Décider de créer une alliance stratégique sans la France, puissance maritime amie dans la zone, au moment même où l’Europe présente sa stratégie « indo pacifique », c’est douter de la confiance que l’on peut avoir en elle. Ce ne peut être un oubli ! Est-ce le projet d’autonomie stratégique européenne qui est visé ? La création d’AUKUS ne peut qu’encourager les Européens à mettre en œuvre ce projet au moment où la France va prendre la présidence du Conseil européen. L’Union européenne doit, après un coup pareil, se réveiller, comprendre, enfin, qu’elle ne peut compter que sur elle-même pour la protection de ses intérêts.

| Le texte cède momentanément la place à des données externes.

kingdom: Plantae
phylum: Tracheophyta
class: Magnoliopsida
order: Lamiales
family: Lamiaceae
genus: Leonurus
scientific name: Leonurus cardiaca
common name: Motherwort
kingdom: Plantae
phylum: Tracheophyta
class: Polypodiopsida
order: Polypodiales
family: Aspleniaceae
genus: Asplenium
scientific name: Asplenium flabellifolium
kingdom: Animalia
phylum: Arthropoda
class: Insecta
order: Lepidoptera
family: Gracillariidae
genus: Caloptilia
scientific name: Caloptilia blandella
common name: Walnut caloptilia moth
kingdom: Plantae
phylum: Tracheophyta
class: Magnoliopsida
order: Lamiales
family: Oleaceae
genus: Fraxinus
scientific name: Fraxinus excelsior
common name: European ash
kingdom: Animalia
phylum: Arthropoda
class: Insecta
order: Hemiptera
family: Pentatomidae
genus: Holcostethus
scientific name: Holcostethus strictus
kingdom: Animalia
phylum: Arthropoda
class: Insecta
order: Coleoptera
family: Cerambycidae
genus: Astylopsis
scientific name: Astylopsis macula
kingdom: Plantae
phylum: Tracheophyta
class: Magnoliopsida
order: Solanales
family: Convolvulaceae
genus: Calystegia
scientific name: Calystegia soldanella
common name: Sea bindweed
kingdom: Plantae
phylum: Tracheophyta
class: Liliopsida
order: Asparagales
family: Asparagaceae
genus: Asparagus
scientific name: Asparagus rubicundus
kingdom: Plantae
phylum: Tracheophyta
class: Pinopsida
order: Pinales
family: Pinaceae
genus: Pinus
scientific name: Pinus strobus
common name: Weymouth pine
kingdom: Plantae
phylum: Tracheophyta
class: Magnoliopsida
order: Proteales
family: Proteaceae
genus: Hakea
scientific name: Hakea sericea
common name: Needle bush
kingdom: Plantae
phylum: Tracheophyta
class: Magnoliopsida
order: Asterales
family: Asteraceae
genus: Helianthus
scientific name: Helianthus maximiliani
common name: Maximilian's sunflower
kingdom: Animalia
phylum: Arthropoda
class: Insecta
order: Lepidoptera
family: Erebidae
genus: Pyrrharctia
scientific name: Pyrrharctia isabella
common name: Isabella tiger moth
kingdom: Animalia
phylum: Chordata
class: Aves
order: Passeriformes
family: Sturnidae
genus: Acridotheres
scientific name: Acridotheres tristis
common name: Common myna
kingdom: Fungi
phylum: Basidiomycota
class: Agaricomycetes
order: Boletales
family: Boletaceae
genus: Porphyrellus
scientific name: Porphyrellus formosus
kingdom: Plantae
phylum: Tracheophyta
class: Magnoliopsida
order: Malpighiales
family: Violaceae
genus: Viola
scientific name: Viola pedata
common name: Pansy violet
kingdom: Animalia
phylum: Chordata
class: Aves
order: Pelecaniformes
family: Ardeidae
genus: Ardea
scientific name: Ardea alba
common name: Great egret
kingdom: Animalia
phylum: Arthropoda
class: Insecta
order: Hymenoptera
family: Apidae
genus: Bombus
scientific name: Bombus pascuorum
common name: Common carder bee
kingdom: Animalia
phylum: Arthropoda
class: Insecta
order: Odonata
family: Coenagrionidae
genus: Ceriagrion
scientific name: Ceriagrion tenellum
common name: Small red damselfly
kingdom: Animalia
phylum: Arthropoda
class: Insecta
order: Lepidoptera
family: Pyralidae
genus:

Pékin a aussitôt réagi. Cette vente de sous-marins américains à propulsion nucléaire à l’Australie est « extrêmement irresponsable ». « La coopération entre les États-Unis, la Grande-Bretagne et l’Australie en matière de sous-marins nucléaires sape gravement la paix et la stabilité régionales, intensifie la course aux armements et compromet les efforts internationaux de non-prolifération nucléaire », a déclaré le porte-parole de la diplomatie chinoise, Zhao Lijian.
Voici venu le temps des illusions perdues. L’administration Biden poursuit la politique de l’administration Trump dès lors qu’il s’agit des intérêts stratégique, économique, ou financier, des États-Unis. (« America first ») Washington ne se préoccupe pas des dégâts diplomatiques qu’elle peut provoquer. Les déclarations multilatéralistes de Joe Biden et de son secrétaire d’État, Antony Blinken, n’engageaient que ceux qui y croyaient ! Les Britanniques ont toujours été les vassaux des Américains. Les gesticulations de Boris Johnson, ne trompent personne, l’opposition travailliste lui rappelle. Cette affaire ne change rien.
La bascule stratégique dans la zone, le risque d’escalade, la course aux armements qui rappelle la guerre froide et les risques de conflits, voilà ce qui alimente la peur et donne le vertige.
« Les États n’ont pas d’amis, ils n’ont que des intérêts », disait le général de Gaulle. Tout de même !
Difficile de ne pas avoir peur !
Dans les prochains jours, j’évoquerai les autres événements qui donnent le vertige dans la période que nous vivons.